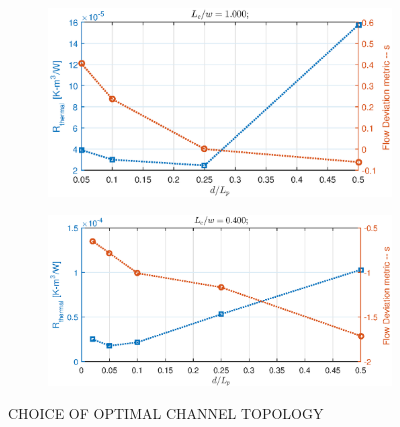 \documentclass[twocolumn,10pt,cleanfoot]{ihmtc}
\begin{document}
\begin{figure}
\centering
   \begin{subfigure}[b]{0.55\textwidth}
   \includegraphics[width=0.85\linewidth]{optgeo_a.eps}
   \caption{}
   \label{optgeo_a} 
\end{subfigure}
%
   \begin{subfigure}[b]{0.55\textwidth}
   \includegraphics[width=0.85\linewidth]{optgeo_b.eps}
   \caption{}
   \label{optgeo_b} 
\end{subfigure}
%
%
%
\vspace{-2em}
\caption{CHOICE OF OPTIMAL CHANNEL TOPOLOGY}
\vspace{-3.5em}
\end{figure}
%
%
\end{document}
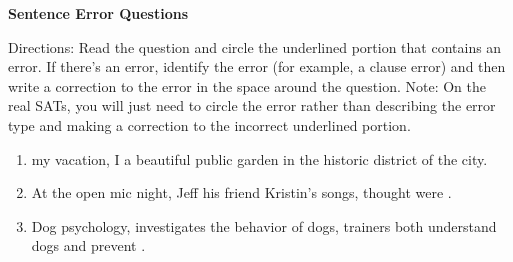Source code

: \bigskip
\centerline{\textbf{Sentence Error Questions}}

\bigskip
Directions: Read the question and circle the underlined portion that contains an error. If there's an error, identify the error (for example, a clause error) and then write a correction to the error in the space around the question. Note: On the real SATs, you will just need to circle the error rather than describing the error type and making a correction to the incorrect underlined portion.

\begin{enumerate}
\item 

\begin{inparaenum}[A]
 my  vacation, I  a beautiful public garden  in the historic district of the city. 
\end{inparaenum}

\vfill\item 

\begin{inparaenum}[A]
At the open mic night, Jeff  his friend Kristin's songs,  thought were  . 
\end{inparaenum}

\vfill\item

\begin{inparaenum}[A]
Dog psychology,  investigates  the behavior of dogs,  trainers both understand dogs and prevent . 
\end{inparaenum}


\end{enumerate}
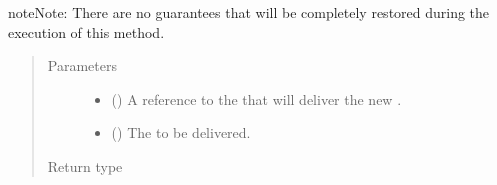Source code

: \documentclass[letterpaper,10pt,english]{sphinxmanual}
\begin{document}
\begin{fulllineitems}
\begin{fulllineitems}
\begin{description}
\end{description}

\begin{sphinxadmonition}{note}{Note:}
There are no guarantees that
{\hyperref[\detokenize{app:app.environment_settings.REPLICATION_LEVEL}]{}} will be
completely restored during the execution of this method.
\end{sphinxadmonition}
\begin{quote}\begin{description}
\item[{Parameters}] \leavevmode\begin{itemize}
\item {} 
 ({\hyperref[\detokenize{app:app.type_hints.ClusterType}]{}}) \textendash{} A reference to the
{\hyperref[\detokenize{app.domain:app.domain.cluster_groups.Cluster}]{}} that will
deliver the new .

\item {} 
 ({\hyperref[\detokenize{app.domain.helpers:app.domain.helpers.smart_dataclasses.FileBlockData}]{}}) \textendash{} The {\hyperref[\detokenize{app.domain.helpers:app.domain.helpers.smart_dataclasses.FileBlockData}]{}}
to be delivered.

\end{itemize}

\item[{Return type}] \leavevmode
{}

\end{description}\end{quote}

\end{fulllineitems}



\end{fulllineitems}
\end{document}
☆ ☆ ☆ ☆ ☆ ☆ ☆
Work instruction:
A word-for-word copy of the listing is needed, with no pictures in it.

Worked solution:
 \documentclass[twocolumn,10pt,cleanfoot]{ihmtc}
\begin{document}
\begin{figure}
\centering
   \begin{subfigure}[b]{0.55\textwidth}
   \includegraphics[width=0.85\linewidth]{optgeo_a.eps}
   \caption{}
   \label{optgeo_a} 
\end{subfigure}
%
   \begin{subfigure}[b]{0.55\textwidth}
   \includegraphics[width=0.85\linewidth]{optgeo_b.eps}
   \caption{}
   \label{optgeo_b} 
\end{subfigure}
%
%
%
\vspace{-2em}
\caption{CHOICE OF OPTIMAL CHANNEL TOPOLOGY}
\vspace{-3.5em}
\end{figure}
%
%
\end{document}
Source code

: \bigskip
\centerline{\textbf{Sentence Error Questions}}

\bigskip
Directions: Read the question and circle the underlined portion that contains an error. If there's an error, identify the error (for example, a clause error) and then write a correction to the error in the space around the question. Note: On the real SATs, you will just need to circle the error rather than describing the error type and making a correction to the incorrect underlined portion.

\begin{enumerate}
\item 

\begin{inparaenum}[A]
 my  vacation, I  a beautiful public garden  in the historic district of the city. 
\end{inparaenum}

\vfill\item 

\begin{inparaenum}[A]
At the open mic night, Jeff  his friend Kristin's songs,  thought were  . 
\end{inparaenum}

\vfill\item

\begin{inparaenum}[A]
Dog psychology,  investigates  the behavior of dogs,  trainers both understand dogs and prevent . 
\end{inparaenum}


\end{enumerate}
Source code

: \documentclass[letterpaper,10pt,english]{sphinxmanual}
\begin{document}
\begin{fulllineitems}
\begin{fulllineitems}
\begin{description}
\end{description}

\begin{sphinxadmonition}{note}{Note:}
There are no guarantees that
{\hyperref[\detokenize{app:app.environment_settings.REPLICATION_LEVEL}]{}} will be
completely restored during the execution of this method.
\end{sphinxadmonition}
\begin{quote}\begin{description}
\item[{Parameters}] \leavevmode\begin{itemize}
\item {} 
 ({\hyperref[\detokenize{app:app.type_hints.ClusterType}]{}}) \textendash{} A reference to the
{\hyperref[\detokenize{app.domain:app.domain.cluster_groups.Cluster}]{}} that will
deliver the new .

\item {} 
 ({\hyperref[\detokenize{app.domain.helpers:app.domain.helpers.smart_dataclasses.FileBlockData}]{}}) \textendash{} The {\hyperref[\detokenize{app.domain.helpers:app.domain.helpers.smart_dataclasses.FileBlockData}]{}}
to be delivered.

\end{itemize}

\item[{Return type}] \leavevmode
{}

\end{description}\end{quote}

\end{fulllineitems}



\end{fulllineitems}
\end{document}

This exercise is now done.